Con una immensa produzione – volumi, saggi, articoli, conferenze, proseguita fino all’ultimo – è come se quest’uomo mite e affabile, avesse voluto tendere una mano a tutti coloro che dal processo di mostruosa produzione di denaro attraverso denaro, erano esclusi; quasi a voler “salvare”, con le sue parole, gli schiacciati dai potentati economici, a voler dar voce a quanti, in una Società sotto assedio (ancora un suo titolo), dominata dalla paura, dal rancore, dall’ostilità, vedevano e vedono le proprie vite disintegrate. I Danni collaterali (uno degli ultimi suoi libri), sono in realtà l’essenza di questa società, che egli ha definito, felicemente, “liquida”, con una trovata che è poi divenuta formula, ripetuta, un po’ stucchevolmente, negli ultimi anni, applicata a tutti gli ambiti del vivere in comune. Liquida è questa nostra società, che ha perso il senso della comunità, priva di collanti al di là del profitto e del consumo, una società il cui imperativo, posto in essere dai ricchi contro i poveri, dai potenti contro gli umili, è ridotto alla triade: “Produci/Consuma/Crepa”. Liquidi i rapporti umani, liquida la cultura, liquido tutto il nostro mondo, che sta crollando mentre noi fingiamo di non accorgercene.

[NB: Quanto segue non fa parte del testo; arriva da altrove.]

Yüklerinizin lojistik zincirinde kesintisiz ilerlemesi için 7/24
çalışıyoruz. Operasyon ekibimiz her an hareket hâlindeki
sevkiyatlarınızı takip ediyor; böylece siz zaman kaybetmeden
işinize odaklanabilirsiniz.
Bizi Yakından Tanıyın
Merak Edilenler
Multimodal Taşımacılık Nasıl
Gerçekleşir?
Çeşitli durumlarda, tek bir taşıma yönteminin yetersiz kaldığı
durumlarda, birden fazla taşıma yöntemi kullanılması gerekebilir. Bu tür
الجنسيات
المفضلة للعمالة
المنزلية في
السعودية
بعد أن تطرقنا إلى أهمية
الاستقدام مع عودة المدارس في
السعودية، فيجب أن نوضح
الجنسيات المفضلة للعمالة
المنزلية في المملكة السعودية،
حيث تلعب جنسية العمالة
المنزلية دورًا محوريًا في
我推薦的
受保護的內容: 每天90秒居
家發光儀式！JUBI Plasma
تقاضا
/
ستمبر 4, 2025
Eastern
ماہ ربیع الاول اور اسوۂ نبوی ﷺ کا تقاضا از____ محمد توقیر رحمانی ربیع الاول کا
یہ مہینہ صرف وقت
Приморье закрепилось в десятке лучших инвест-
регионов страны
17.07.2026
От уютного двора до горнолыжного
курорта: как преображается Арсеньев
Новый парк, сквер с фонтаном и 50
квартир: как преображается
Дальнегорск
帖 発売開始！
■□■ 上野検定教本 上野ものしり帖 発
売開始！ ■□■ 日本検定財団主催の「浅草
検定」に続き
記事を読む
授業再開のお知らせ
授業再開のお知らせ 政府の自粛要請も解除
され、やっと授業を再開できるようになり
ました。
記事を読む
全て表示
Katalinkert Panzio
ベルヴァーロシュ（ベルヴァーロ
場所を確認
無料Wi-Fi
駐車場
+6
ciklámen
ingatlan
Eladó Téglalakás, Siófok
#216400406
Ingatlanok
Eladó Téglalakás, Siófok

Le opere di Bauman, che, per quanto fortunate editorialmente, sono state cibo per pochi, purtroppo, sono un tesoro cui attingere per comprendere le ingiustizie del tempo presente, denunciarle, e se possibile, combatterle. La sua scomparsa è una perdita grave per chi non si accontenta dell’esistente, per chi si rifiuta di credere alla favola bella del “progresso”. E il messaggio che ci affida è appunto di non smettere di scavare sotto la superficie luccicante del “mondo globale”, come ce lo raccontano media e intellettuali mainstream, che non solo hanno rinunciato al ruolo di “legislatori”, trasformandosi compiutamente in meri “interpreti”, ossia tecnici, ma sono diventati laudatores dei potenti.